Goal of the exercise - Carry on the blog post about church community and family, beginning right after its final sentence.

Posts Tagged 'community'


“I used to want to plant bombs at the last night of the proms.
But, now you’ll find me with the baby in the bathroom
With that big shell, listening for the sound of the sea.
The baby and me”.

From “Brickbat” by Billy Bragg.


Douglas Coupland entitled his 2001 novel, “All Families Are Psychotic”.  I think the title was memorable and connected with many of us.  It put a smirk on our faces.  It became a cult classic.

The thing is that we all belong to families.  They may be conventional nuclear families or a whole myriad of other set-ups.  You can choose your friends, but you can’t choose your family.

I find it easy to think of church community as a family.  That has been my very real experience in the darkest hours of life or the most trying times.  My four best friends are like brothers to me.  I refer to them all as “bro” regularly.  Would we be as close if we didn’t share a common faith that bonds us that way?  Would my marriage be the way it is if I stopped reminding myself that I’ve to love my wife in the same way that Christ loves the church?  I think that means I’d be prepared to die for her.  That thought often puts tidying up after myself or other menial tasks in proper perspective…

Yesterday, however, Karl said something that really got me thinking.  I know many people find it hard to relate to the concept of God as a “Loving Heavenly Father”, because their own perceptions have been tarnished by the way their own Father’s are or have been.  Thankfully, that has not been my own experience.  That said, if our own experience of our earthly Father is the lense through which we see our Heavenly Father, then that’s a really big deal.

Supplied entries -
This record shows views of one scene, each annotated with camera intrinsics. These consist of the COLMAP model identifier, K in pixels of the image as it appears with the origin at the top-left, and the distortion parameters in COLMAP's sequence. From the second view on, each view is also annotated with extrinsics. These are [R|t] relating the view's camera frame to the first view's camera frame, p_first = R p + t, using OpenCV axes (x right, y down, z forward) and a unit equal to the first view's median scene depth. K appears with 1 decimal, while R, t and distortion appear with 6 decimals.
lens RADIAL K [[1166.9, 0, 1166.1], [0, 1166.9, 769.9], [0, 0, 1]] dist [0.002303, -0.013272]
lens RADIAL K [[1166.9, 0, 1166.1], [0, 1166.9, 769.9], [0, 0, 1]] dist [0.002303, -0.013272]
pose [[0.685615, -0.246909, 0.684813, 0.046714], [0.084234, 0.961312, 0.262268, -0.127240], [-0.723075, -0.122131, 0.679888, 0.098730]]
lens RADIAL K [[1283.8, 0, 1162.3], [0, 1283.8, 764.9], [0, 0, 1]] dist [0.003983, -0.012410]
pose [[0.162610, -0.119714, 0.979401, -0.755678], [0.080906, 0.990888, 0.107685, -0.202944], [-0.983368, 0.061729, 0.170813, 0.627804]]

Exercise answer -
The thing that struck me right between the eyes is that the way in which my children will perceive the notion of Father God will be influenced hugely by how they perceive me.  Now, that’s a REALLY BIG deal!  I think fondly of happy, sun-speckled, cozy, snap shots of intimate moments with my little family unit, but I also recoil in the thoughts of those times when I’m at my whit’s end, hassled, grumpy and determined to get onto the next thing…

It’s good to have another hook to pull my attitude back into line…



Hello friend, it’s been some time,
Since I’ve sat at your table and drank your wine.
Worldly lies, empty skies,
But only you can satisfy

Can I be somebody? Not what they want me to be?
Just a pale reflection of what you want me to be”.

From “Metamorphis” by Delirious?

Who would attend your ideal dinner party?  Who would provide interesting conversation as the aroma of strong coffee scented the room, as wine was drained to top up people’s glasses, as individuals dabbed their dampened fingers on their plates savouring every last crumb of food and as the wee small hours beckoned?  Whose stories would you want to gather in close around the table to hear unfold?  Whose pearls of wisdom would you relish to hear?  Whose jokes or stories would leave you laughing so hard that your sides ached as you gasped for breath and were left defenceless against as tears gathered in your moist eyes?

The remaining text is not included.